> [TASK DESCRIPTION]:
Only the lines from the one containing "PITTURE E RESINE DECORATIVE" to the end of the listing below should be returned, exactly as written and without pictures.

> [DATA SHOWN]:
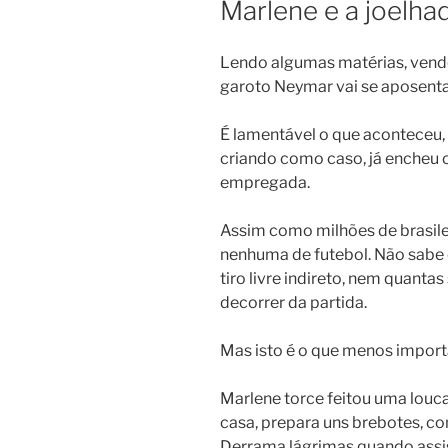
Marlene e a joelha
Lendo algumas matérias, vend
garoto Neymar vai se aposentar
É lamentável o que aconteceu,
criando como caso, já encheu o
empregada.
Assim como milhões de brasile
nenhuma de futebol. Não sabe
tiro livre indireto, nem quanta
decorrer da partida.
Mas isto é o que menos import
Marlene torce feitou uma louca p
casa, prepara uns brebotes, co
Derrama lágrimas quando assist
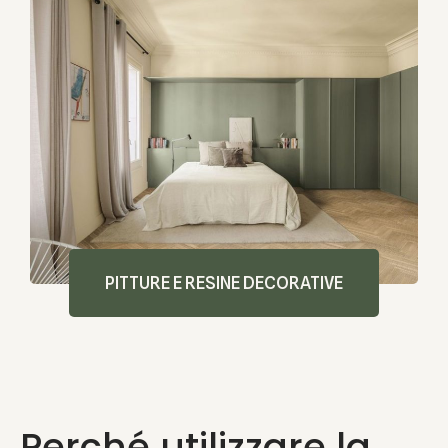
PITTURE E RESINE DECORATIVE
Perché utilizzare la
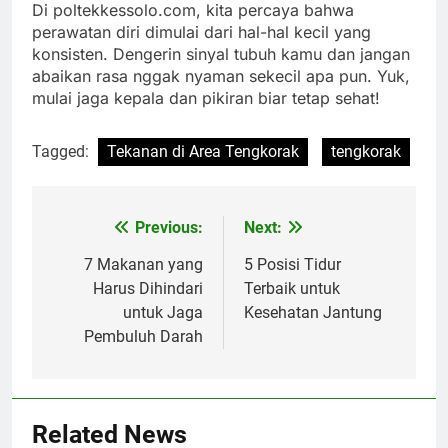
Di poltekkessolo.com, kita percaya bahwa
perawatan diri dimulai dari hal-hal kecil yang
konsisten. Dengerin sinyal tubuh kamu dan jangan
abaikan rasa nggak nyaman sekecil apa pun. Yuk,
mulai jaga kepala dan pikiran biar tetap sehat!
Tagged:
Tekanan di Area Tengkorak
tengkorak
Previous:
Next:
Navigasi
pos
7 Makanan yang
5 Posisi Tidur
Harus Dihindari
Terbaik untuk
untuk Jaga
Kesehatan Jantung
Pembuluh Darah
Related News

> [ANSWER FOR THE TASK]:
PITTURE E RESINE DECORATIVE
Perché utilizzare la
Di poltekkessolo.com, kita percaya bahwa
perawatan diri dimulai dari hal-hal kecil yang
konsisten. Dengerin sinyal tubuh kamu dan jangan
abaikan rasa nggak nyaman sekecil apa pun. Yuk,
mulai jaga kepala dan pikiran biar tetap sehat!
Tagged:
Tekanan di Area Tengkorak
tengkorak
Previous:
Next:
Navigasi
pos
7 Makanan yang
5 Posisi Tidur
Harus Dihindari
Terbaik untuk
untuk Jaga
Kesehatan Jantung
Pembuluh Darah
Related News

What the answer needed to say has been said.